──────── DATA FOR ANALYSIS ────────

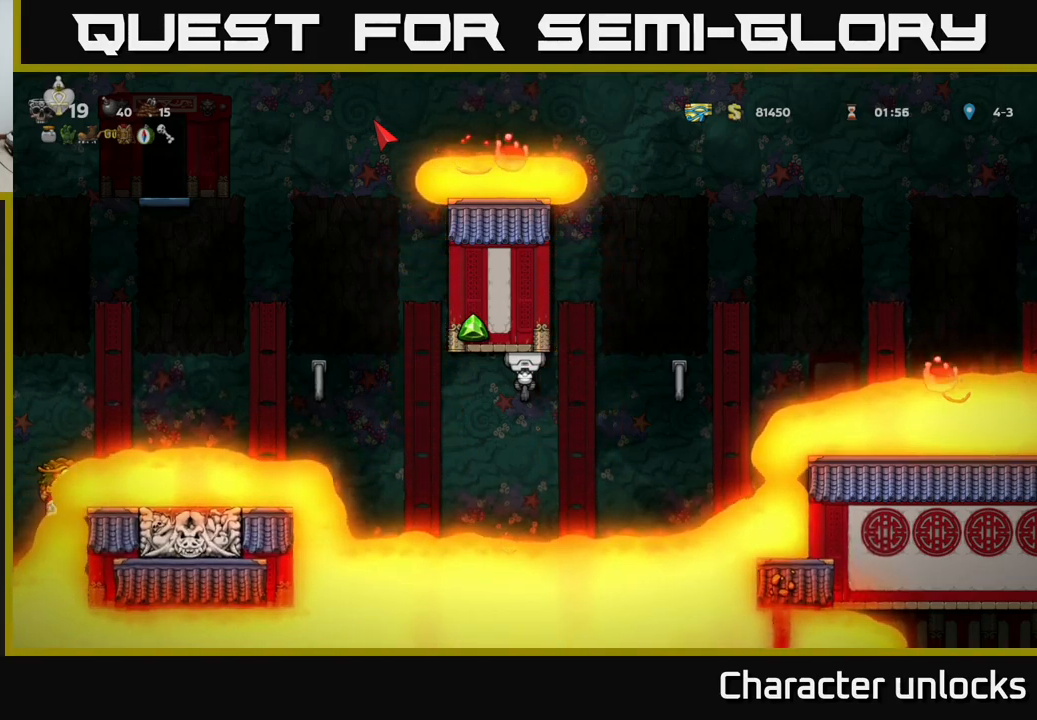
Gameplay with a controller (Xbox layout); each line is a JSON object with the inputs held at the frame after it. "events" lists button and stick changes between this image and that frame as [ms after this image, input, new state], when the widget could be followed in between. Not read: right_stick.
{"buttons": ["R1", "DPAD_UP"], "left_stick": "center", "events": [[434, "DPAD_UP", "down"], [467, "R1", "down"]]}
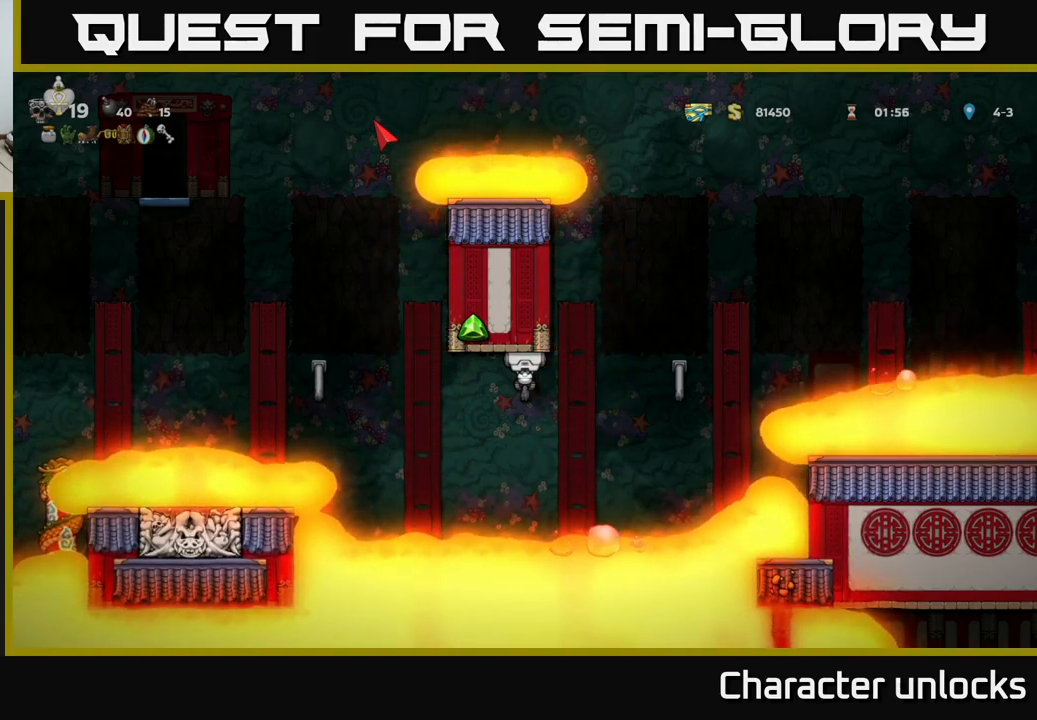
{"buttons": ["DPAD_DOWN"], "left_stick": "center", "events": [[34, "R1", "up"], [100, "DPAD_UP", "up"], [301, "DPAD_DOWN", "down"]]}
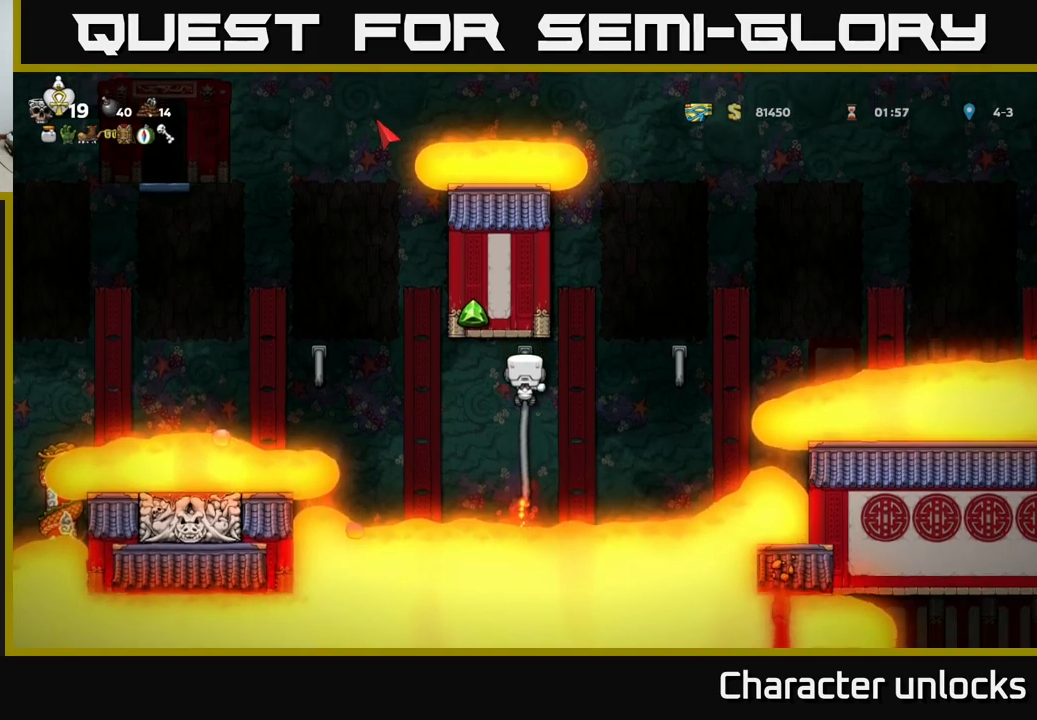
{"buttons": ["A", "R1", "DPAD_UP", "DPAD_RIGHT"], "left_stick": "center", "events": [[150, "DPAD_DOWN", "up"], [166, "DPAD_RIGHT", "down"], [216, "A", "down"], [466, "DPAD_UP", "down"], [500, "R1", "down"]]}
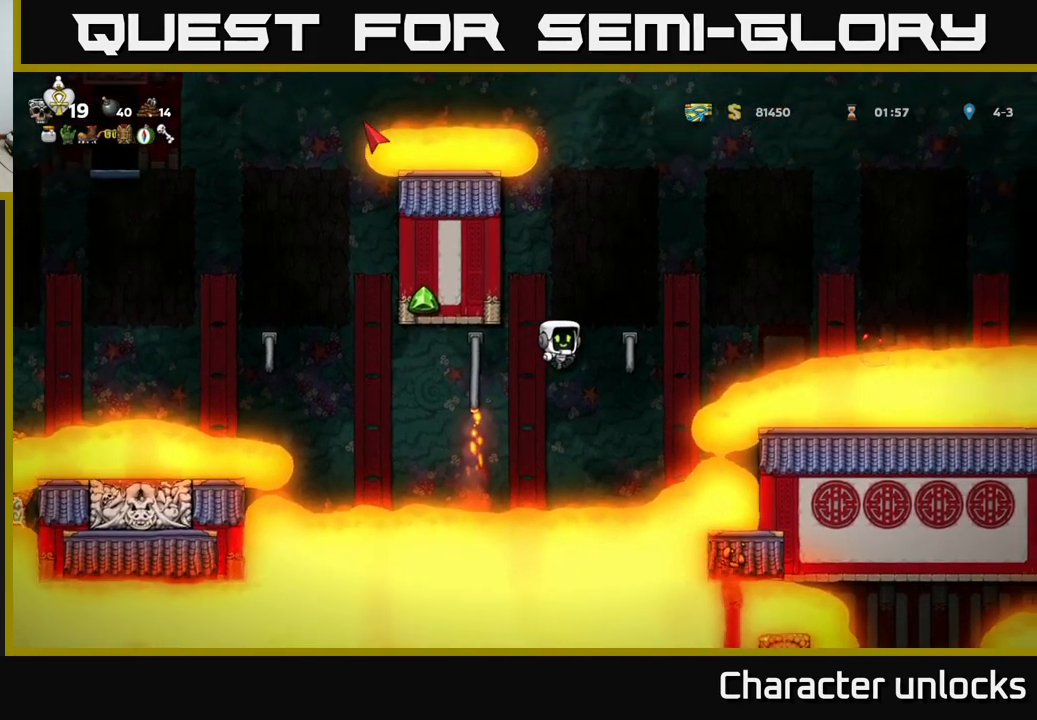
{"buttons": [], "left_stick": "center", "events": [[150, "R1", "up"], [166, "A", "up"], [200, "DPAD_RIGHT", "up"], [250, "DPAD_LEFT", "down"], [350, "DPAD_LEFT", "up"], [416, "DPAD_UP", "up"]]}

────────

> [EXERCISE REQUIREMENTS] Every line of the data above should be quoted exactly. Omit the pictures.

> [EXERCISE RESPONSE]
Gameplay with a controller (Xbox layout); each line is a JSON object with the inputs held at the frame after it. "events" lists button and stick changes between this image and that frame as [ms after this image, input, new state], when the widget could be followed in between. Not read: right_stick.
{"buttons": ["R1", "DPAD_UP"], "left_stick": "center", "events": [[434, "DPAD_UP", "down"], [467, "R1", "down"]]}
{"buttons": ["DPAD_DOWN"], "left_stick": "center", "events": [[34, "R1", "up"], [100, "DPAD_UP", "up"], [301, "DPAD_DOWN", "down"]]}
{"buttons": ["A", "R1", "DPAD_UP", "DPAD_RIGHT"], "left_stick": "center", "events": [[150, "DPAD_DOWN", "up"], [166, "DPAD_RIGHT", "down"], [216, "A", "down"], [466, "DPAD_UP", "down"], [500, "R1", "down"]]}
{"buttons": [], "left_stick": "center", "events": [[150, "R1", "up"], [166, "A", "up"], [200, "DPAD_RIGHT", "up"], [250, "DPAD_LEFT", "down"], [350, "DPAD_LEFT", "up"], [416, "DPAD_UP", "up"]]}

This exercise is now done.